### SELECTED EXCERPT
◇ ◇ ◇ ◇ ◇
Don’t tell me shit about his skill level, Tim Dog made one of the Top 5 rap albums of all time.
Think about it; rappers that are so bad, they‘re actually pretty damn good overall. As the poster child for unpopular opinion, I always felt that the downfall in the quality of rap music in recent years isn’t as much due to banal lyrics as it is to the fact that so many artists don’t have an iota of personality. To be honest, I’d rather hear a hilarious or unique artist with a questionable amount of skill than another lyrical lyricist spit 413 bars about "swag", sellin coke, or a food name for some clothing that I’m too old to understand -i.e ‘yo fam I got them Rocky Road and sweet potato Nike dunks on son!’- over whatever Jay-Z instrumental is popular at the time. Or somebody using Kraft Macaroni & Cheese as a metaphor for the United States’ foreign policy in some enigmatic attempt to be clever or lyrical. And if/when the said lyrical lyricist decides to drop an album the week after his 717th mixtape hits the streets, the subject matter never extends outside of the same Smack DVD hood/lyrical boasts he had on mixtapes 1-716. The freestyles over the Just Blaze instrumentals that anybody can sound good on got everyone excited, but the beats on the album will inherently suck, which will then be defended with an “I’m all about the lyrics” retort. After a few promo shows at the Remote Lounge NYC and an article in XXL, the said rapper will then fade into “bolivion” (sic, Mike Tyson tribute). How many hip-hop quotable rappers have fallen by the wayside because they chose to use the same confrontational tone they battled people in to rap about some Illuminati symbol on a dollar bill or their newly adopted vegan lifestyle? Only Willie D can get away with that shit.
I don’t give a fuck what anybody says, the missing piece in today’s rap world is really entertaining “bad rappers”; guys with laughable lyrics and styles that you knew they were dead ass serious about when they hit the studio. These artists were continually accused of ruining good beats, but in reality there’s nobody else that could’ve done a better job on them. Don’t get it twisted, though, bad rappers are in no short supply in 2009. But most of them just aren’t funny or entertaining. It’s not just about being a good MC, but making an album that transcends drink coaster usage and avoids getting dragged into the recycle bin for a change. People in New York always clowned Too $hort for being non-lyrical, but when one of these lyrical wizards has 18 albums in their catalog or makes a song as enjoyable as "Paula & Janet" or "Blowjob Betty" , somebody send me an e-mail. After talking to a few other avid rap fans I respect, I broke down my four personal favorite “bad” rappers of all time.
◇ ◇ ◇ ◇ ◇
### WHAT YOU NEED TO DO
In the piece on "bad" rappers, who do people in New York always clown for being non-lyrical?

### DATA SHOWN
◇ ◇ ◇ ◇ ◇
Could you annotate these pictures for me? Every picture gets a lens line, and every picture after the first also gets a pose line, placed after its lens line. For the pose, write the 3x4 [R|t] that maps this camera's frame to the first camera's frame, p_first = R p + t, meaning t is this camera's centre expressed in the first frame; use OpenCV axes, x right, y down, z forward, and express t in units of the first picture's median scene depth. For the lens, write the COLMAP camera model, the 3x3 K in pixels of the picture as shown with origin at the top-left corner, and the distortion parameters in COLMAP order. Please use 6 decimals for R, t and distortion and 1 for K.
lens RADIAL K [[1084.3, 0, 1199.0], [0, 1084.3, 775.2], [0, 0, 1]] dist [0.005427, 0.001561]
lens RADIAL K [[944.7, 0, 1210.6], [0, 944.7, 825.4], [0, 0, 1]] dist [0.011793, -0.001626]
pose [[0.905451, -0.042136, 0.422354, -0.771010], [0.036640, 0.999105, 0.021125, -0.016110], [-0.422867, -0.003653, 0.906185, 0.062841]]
◇ ◇ ◇ ◇ ◇
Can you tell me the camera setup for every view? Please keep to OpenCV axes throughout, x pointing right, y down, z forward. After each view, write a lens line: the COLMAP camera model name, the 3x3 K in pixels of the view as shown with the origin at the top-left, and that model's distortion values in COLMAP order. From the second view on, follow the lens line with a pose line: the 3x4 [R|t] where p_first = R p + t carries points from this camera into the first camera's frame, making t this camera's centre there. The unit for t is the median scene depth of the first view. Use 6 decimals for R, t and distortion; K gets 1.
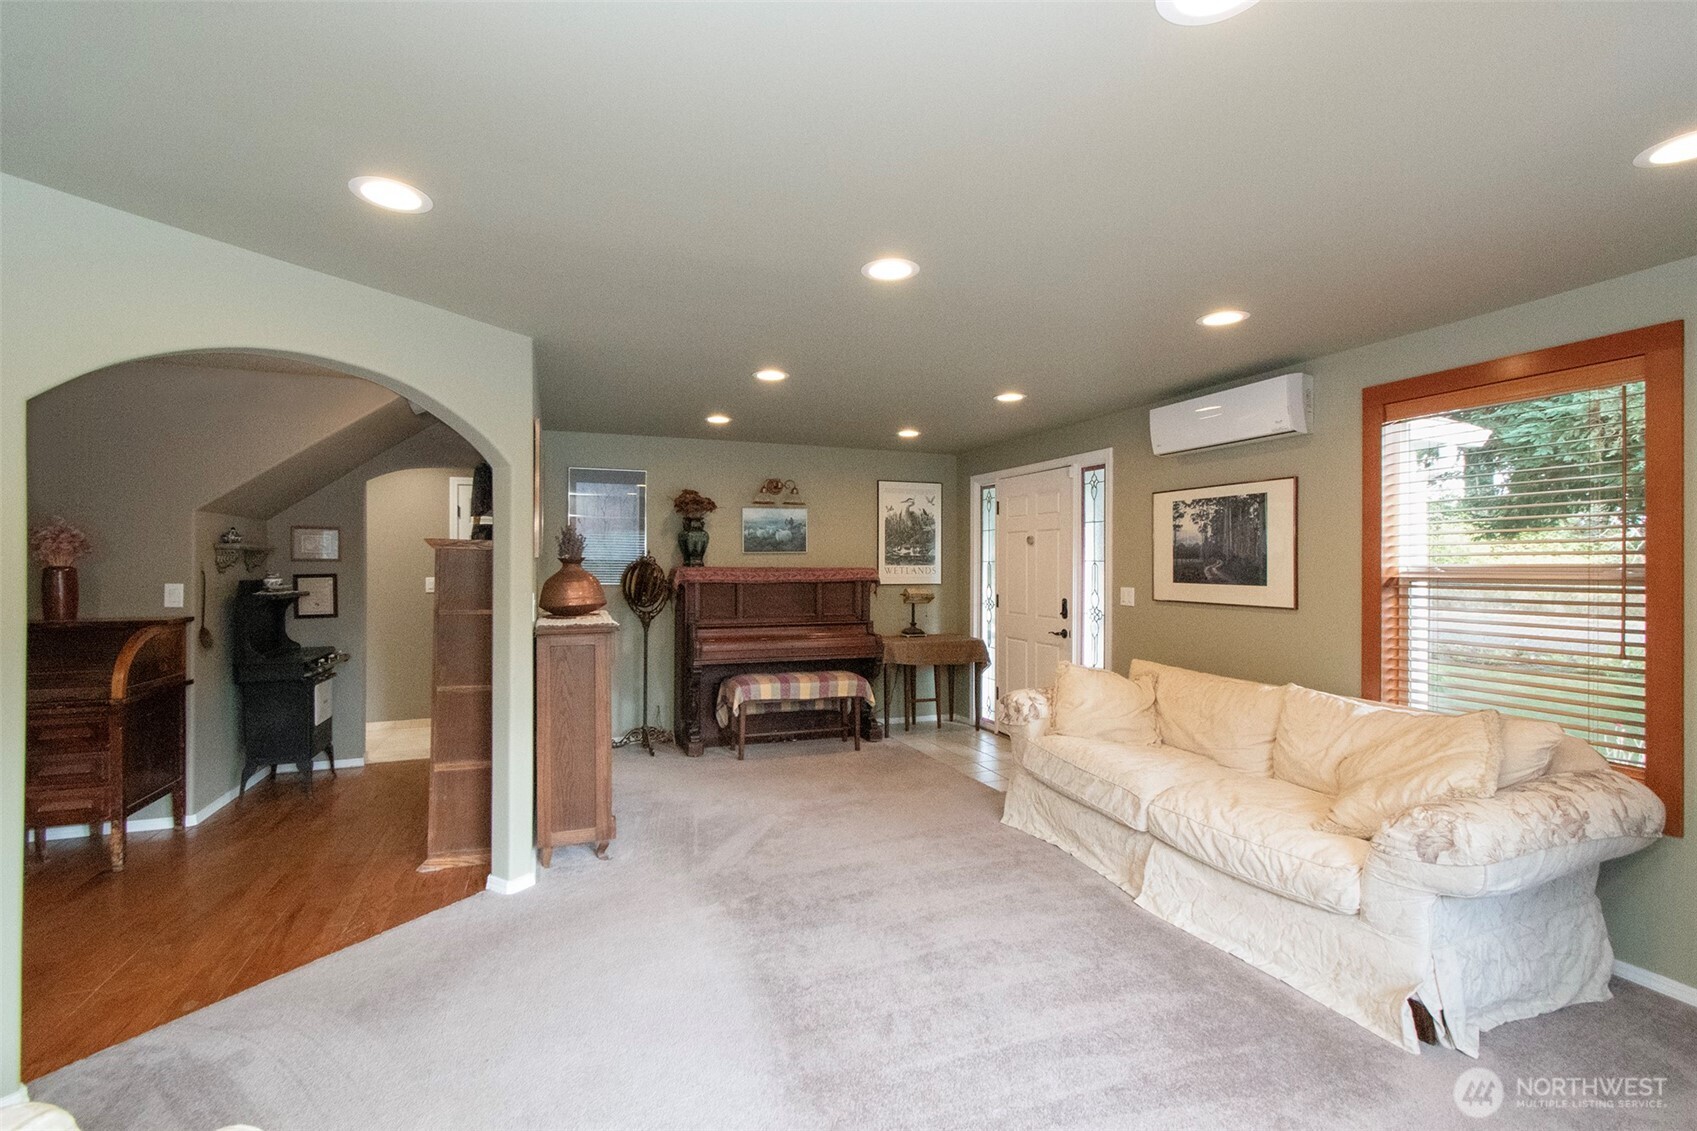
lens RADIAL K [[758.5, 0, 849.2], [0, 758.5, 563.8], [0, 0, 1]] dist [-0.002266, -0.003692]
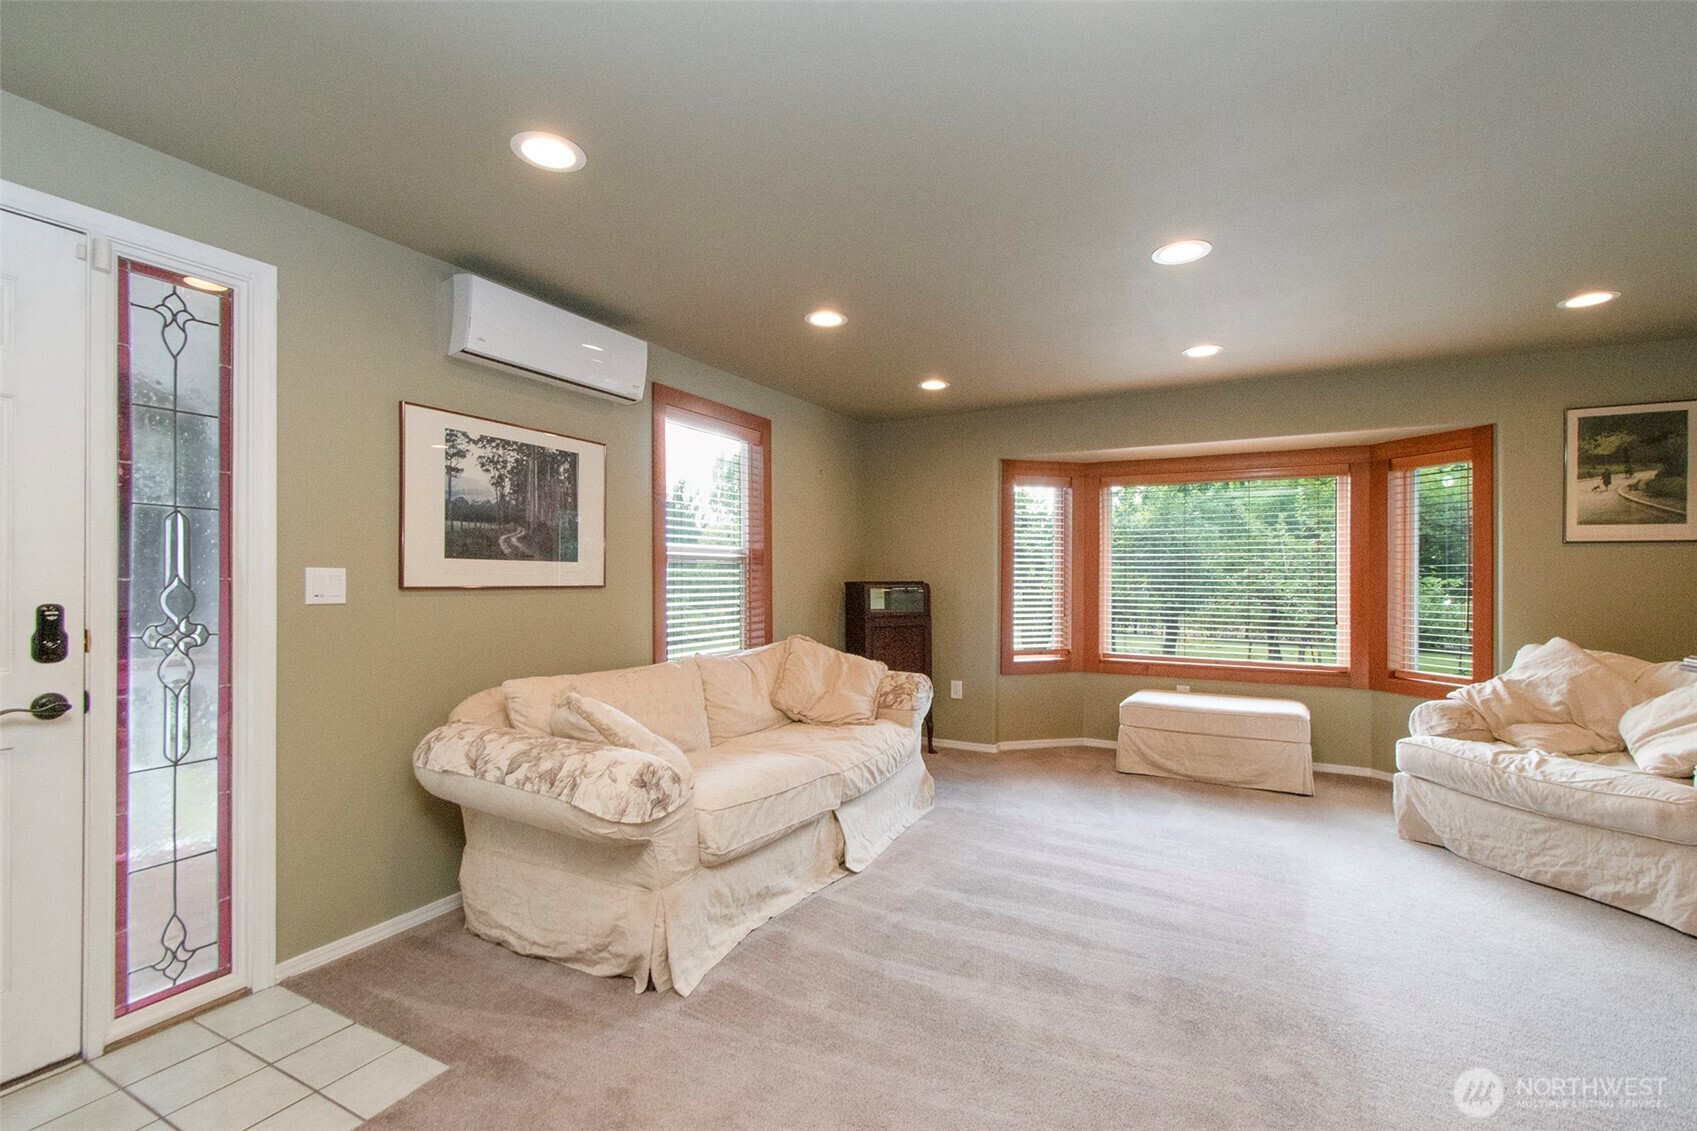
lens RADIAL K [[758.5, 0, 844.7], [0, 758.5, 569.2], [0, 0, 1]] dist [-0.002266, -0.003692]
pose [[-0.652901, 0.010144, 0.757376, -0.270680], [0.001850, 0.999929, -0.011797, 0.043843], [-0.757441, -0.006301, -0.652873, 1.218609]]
◇ ◇ ◇ ◇ ◇
### TASK RESPONSE
Too $hort